■ What to do
All of the entries need to be copied character for character.
Start of Block
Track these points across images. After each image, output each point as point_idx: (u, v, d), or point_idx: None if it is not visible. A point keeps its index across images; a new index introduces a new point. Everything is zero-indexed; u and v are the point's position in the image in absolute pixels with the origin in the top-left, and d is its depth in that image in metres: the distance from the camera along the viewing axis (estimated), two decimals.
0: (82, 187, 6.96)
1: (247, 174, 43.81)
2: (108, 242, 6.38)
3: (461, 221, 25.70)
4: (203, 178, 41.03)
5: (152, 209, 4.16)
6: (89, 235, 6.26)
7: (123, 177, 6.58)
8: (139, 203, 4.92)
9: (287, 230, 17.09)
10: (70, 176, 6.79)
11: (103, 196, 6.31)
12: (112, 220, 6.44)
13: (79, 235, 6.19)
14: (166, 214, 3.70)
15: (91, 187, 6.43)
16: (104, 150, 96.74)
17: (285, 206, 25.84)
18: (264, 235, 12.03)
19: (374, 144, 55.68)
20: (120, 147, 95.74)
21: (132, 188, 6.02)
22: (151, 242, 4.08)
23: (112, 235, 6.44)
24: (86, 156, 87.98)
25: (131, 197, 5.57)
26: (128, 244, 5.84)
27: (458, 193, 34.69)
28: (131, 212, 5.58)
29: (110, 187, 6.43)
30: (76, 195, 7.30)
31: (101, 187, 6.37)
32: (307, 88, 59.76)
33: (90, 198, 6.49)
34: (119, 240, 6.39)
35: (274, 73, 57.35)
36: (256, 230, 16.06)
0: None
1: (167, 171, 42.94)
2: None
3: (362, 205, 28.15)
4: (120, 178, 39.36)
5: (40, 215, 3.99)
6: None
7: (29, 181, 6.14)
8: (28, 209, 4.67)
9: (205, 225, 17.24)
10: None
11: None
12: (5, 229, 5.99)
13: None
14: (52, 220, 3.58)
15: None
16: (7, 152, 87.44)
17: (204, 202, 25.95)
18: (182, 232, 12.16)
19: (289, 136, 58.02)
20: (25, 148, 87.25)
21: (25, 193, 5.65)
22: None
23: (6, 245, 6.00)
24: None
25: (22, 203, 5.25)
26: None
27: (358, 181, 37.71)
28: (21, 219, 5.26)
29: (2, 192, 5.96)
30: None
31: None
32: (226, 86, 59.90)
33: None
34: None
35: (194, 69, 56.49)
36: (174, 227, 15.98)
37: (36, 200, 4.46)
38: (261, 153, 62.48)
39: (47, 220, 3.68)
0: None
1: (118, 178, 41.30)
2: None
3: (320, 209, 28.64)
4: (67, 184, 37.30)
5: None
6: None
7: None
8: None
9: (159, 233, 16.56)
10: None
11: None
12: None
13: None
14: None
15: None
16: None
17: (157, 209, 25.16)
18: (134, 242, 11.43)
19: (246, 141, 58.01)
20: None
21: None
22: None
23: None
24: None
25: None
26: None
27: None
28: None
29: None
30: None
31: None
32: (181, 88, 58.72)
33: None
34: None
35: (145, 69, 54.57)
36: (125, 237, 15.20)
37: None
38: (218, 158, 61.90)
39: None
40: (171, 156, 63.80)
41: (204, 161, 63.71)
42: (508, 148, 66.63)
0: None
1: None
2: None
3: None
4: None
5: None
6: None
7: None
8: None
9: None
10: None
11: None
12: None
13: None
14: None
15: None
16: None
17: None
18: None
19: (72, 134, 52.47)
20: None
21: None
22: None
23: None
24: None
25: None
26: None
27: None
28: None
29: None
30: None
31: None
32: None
End of Block
■ Your response
Track these points across images. After each image, output each point as point_idx: (u, v, d), or point_idx: None if it is not visible. A point keeps its index across images; a new index introduces a new point. Everything is zero-indexed; u and v are the point's position in the image in absolute pixels with the origin in the top-left, and d is its depth in that image in metres: the distance from the camera along the viewing axis (estimated), two decimals.
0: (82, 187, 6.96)
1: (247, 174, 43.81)
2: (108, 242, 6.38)
3: (461, 221, 25.70)
4: (203, 178, 41.03)
5: (152, 209, 4.16)
6: (89, 235, 6.26)
7: (123, 177, 6.58)
8: (139, 203, 4.92)
9: (287, 230, 17.09)
10: (70, 176, 6.79)
11: (103, 196, 6.31)
12: (112, 220, 6.44)
13: (79, 235, 6.19)
14: (166, 214, 3.70)
15: (91, 187, 6.43)
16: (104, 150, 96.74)
17: (285, 206, 25.84)
18: (264, 235, 12.03)
19: (374, 144, 55.68)
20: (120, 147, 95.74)
21: (132, 188, 6.02)
22: (151, 242, 4.08)
23: (112, 235, 6.44)
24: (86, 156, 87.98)
25: (131, 197, 5.57)
26: (128, 244, 5.84)
27: (458, 193, 34.69)
28: (131, 212, 5.58)
29: (110, 187, 6.43)
30: (76, 195, 7.30)
31: (101, 187, 6.37)
32: (307, 88, 59.76)
33: (90, 198, 6.49)
34: (119, 240, 6.39)
35: (274, 73, 57.35)
36: (256, 230, 16.06)
0: None
1: (167, 171, 42.94)
2: None
3: (362, 205, 28.15)
4: (120, 178, 39.36)
5: (40, 215, 3.99)
6: None
7: (29, 181, 6.14)
8: (28, 209, 4.67)
9: (205, 225, 17.24)
10: None
11: None
12: (5, 229, 5.99)
13: None
14: (52, 220, 3.58)
15: None
16: (7, 152, 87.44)
17: (204, 202, 25.95)
18: (182, 232, 12.16)
19: (289, 136, 58.02)
20: (25, 148, 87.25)
21: (25, 193, 5.65)
22: None
23: (6, 245, 6.00)
24: None
25: (22, 203, 5.25)
26: None
27: (358, 181, 37.71)
28: (21, 219, 5.26)
29: (2, 192, 5.96)
30: None
31: None
32: (226, 86, 59.90)
33: None
34: None
35: (194, 69, 56.49)
36: (174, 227, 15.98)
37: (36, 200, 4.46)
38: (261, 153, 62.48)
39: (47, 220, 3.68)
0: None
1: (118, 178, 41.30)
2: None
3: (320, 209, 28.64)
4: (67, 184, 37.30)
5: None
6: None
7: None
8: None
9: (159, 233, 16.56)
10: None
11: None
12: None
13: None
14: None
15: None
16: None
17: (157, 209, 25.16)
18: (134, 242, 11.43)
19: (246, 141, 58.01)
20: None
21: None
22: None
23: None
24: None
25: None
26: None
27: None
28: None
29: None
30: None
31: None
32: (181, 88, 58.72)
33: None
34: None
35: (145, 69, 54.57)
36: (125, 237, 15.20)
37: None
38: (218, 158, 61.90)
39: None
40: (171, 156, 63.80)
41: (204, 161, 63.71)
42: (508, 148, 66.63)
0: None
1: None
2: None
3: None
4: None
5: None
6: None
7: None
8: None
9: None
10: None
11: None
12: None
13: None
14: None
15: None
16: None
17: None
18: None
19: (72, 134, 52.47)
20: None
21: None
22: None
23: None
24: None
25: None
26: None
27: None
28: None
29: None
30: None
31: None
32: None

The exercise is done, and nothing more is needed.